La storia lunga dell’irraggiamento tra “stop and go”
Quella dell’irraggiamento degli alimenti è una storia lunga. I suoi primi passi, tra il 1945 e il 1965, vengono guardati con molto entusiasmo dalle industrie, convinte che si tratti del modo migliore per conservare a lungo gli alimenti. Non la pensano allo stesso modo, però, i consumatori e dunque la tecnica subisce un lungo stop proprio per l’avversione pubblica. Nel 1981 l’irraggiamento torna al centro della scena grazie a uno studio congiunto tra Fao (l’organizzazione delle Nazioni Unite per l’agricoltura e la lotta alla fame), Iaea (Agenzia internazionale per l’energia atomica) e Oms (l’Organizzazione mondiale della sanità).

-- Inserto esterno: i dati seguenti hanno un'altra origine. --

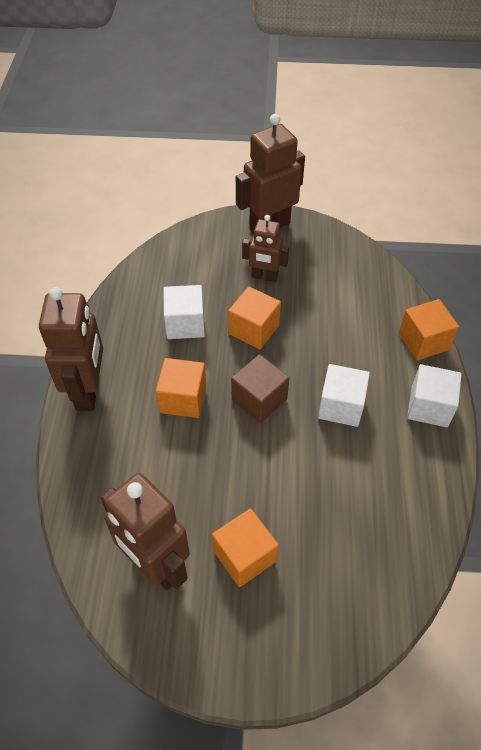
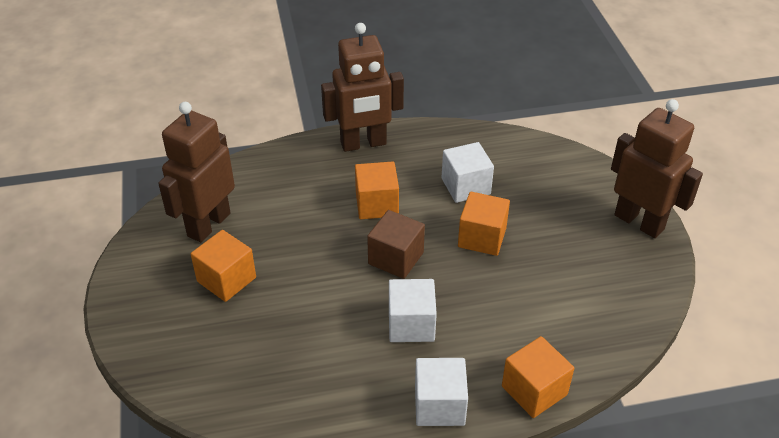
camera: 75 degrees right, 10 degrees down
brown robot [242,215,289,282] -> none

La ricerca dei tre istituti suscita scalpore rivelando che l’uso di radiazioni non presenta problemi di natura tossicologica, nutrizionale e microbiologica fino a una dose di radiazioni di 10 kGy. Tre anni dopo, nel 1984, le tre autorità emanano gli standard guida per il trattamento di irradiazione e per il controllo dei cibi. È il via che molti aspettavano: in pochi anni la tecnica si è diffusa in molte nazioni e viene rapidamente adottata e utilizzata in 41 paesi e su oltre 60 prodotti alimentari.
Dalla Cina a Israele, dagli Usa alla Nuova Zelanda, all’Unione europea, gli impianti nella maggior parte dei casi utilizzano i raggi gamma prodotti dal cobalto 60 o dal cesio 137 per “scottare” i cibi attraverso la formazione di ioni liberi (da qui la denominazione di radiazione ionizzante). Ultima arrivata, il Canada, autorizza addirittura l’irradiazione della carne macinata.
Si ottiene così una sterilizzazione parziale che per alcuni cibi equivale a una pastorizzazione, cioè all’uccisione dei batteri patogeni per l’uomo; in altri casi si hanno effetti sulla “vitalità” dell’alimento, come nel caso delle patate, dell’aglio o delle cipolle, delle quali inibisce la germogliazione.
In tutti i casi il fine è prevenire il deterioramento dell’alimento e ridurre eventuali contaminazioni microbiche.
Quali rischi?
Non c’è da temere che i cibi sottoposti a irraggiamento diventino radioattivi. Ma i problemi sono comunque numerosi.
- L’effetto delle radiazioni ionizzanti sulla materia vivente è solo parzialmente noto. Si sa che vengono prodotte sostanze pericolose, come ad esempio i radicali liberi dai grassi, che possono avere effetti dannosi sull’organismo. Gli esperti “pro” irraggiamento hanno sempre detto che si tratta di piccole quantità, ma i radicali liberi possono creare danni al nucleo delle cellule anche in minime dosi. Se la normale alimentazione ne è ricca, risulteranno maggiori le probabilità di un danno (leggi: malattie degenerative come i tumori).
- Le radiazioni ionizzanti provocano la distruzione di percentuali importanti di vitamine, in particolare la E e la C.
- A livello di produzione, esiste il problema dello smaltimento delle scorie radioattive.
- Per molti alimenti non è possibile attuare una sterilizzazione spinta, perché provocherebbe diversi effetti collaterali. Per molti cibi sottoposti a irraggiamento, quindi, restano necessarie le precauzioni nella successiva conservazione.
- È una tecnologia che può essere utilizzata a scopo fraudolento, perché permette di “bonificare” cibi non commestibili (come carni infette e granaglie infestate da parassiti).
- L’irraggiamento è una tecnologia costosa e non indispensabile. Gli stessi risultati di conservabilità si possono ottenere con metodi tradizionali di conservazione e con maggiore attenzione alla cura dell’igiene nella produzione degli alimenti.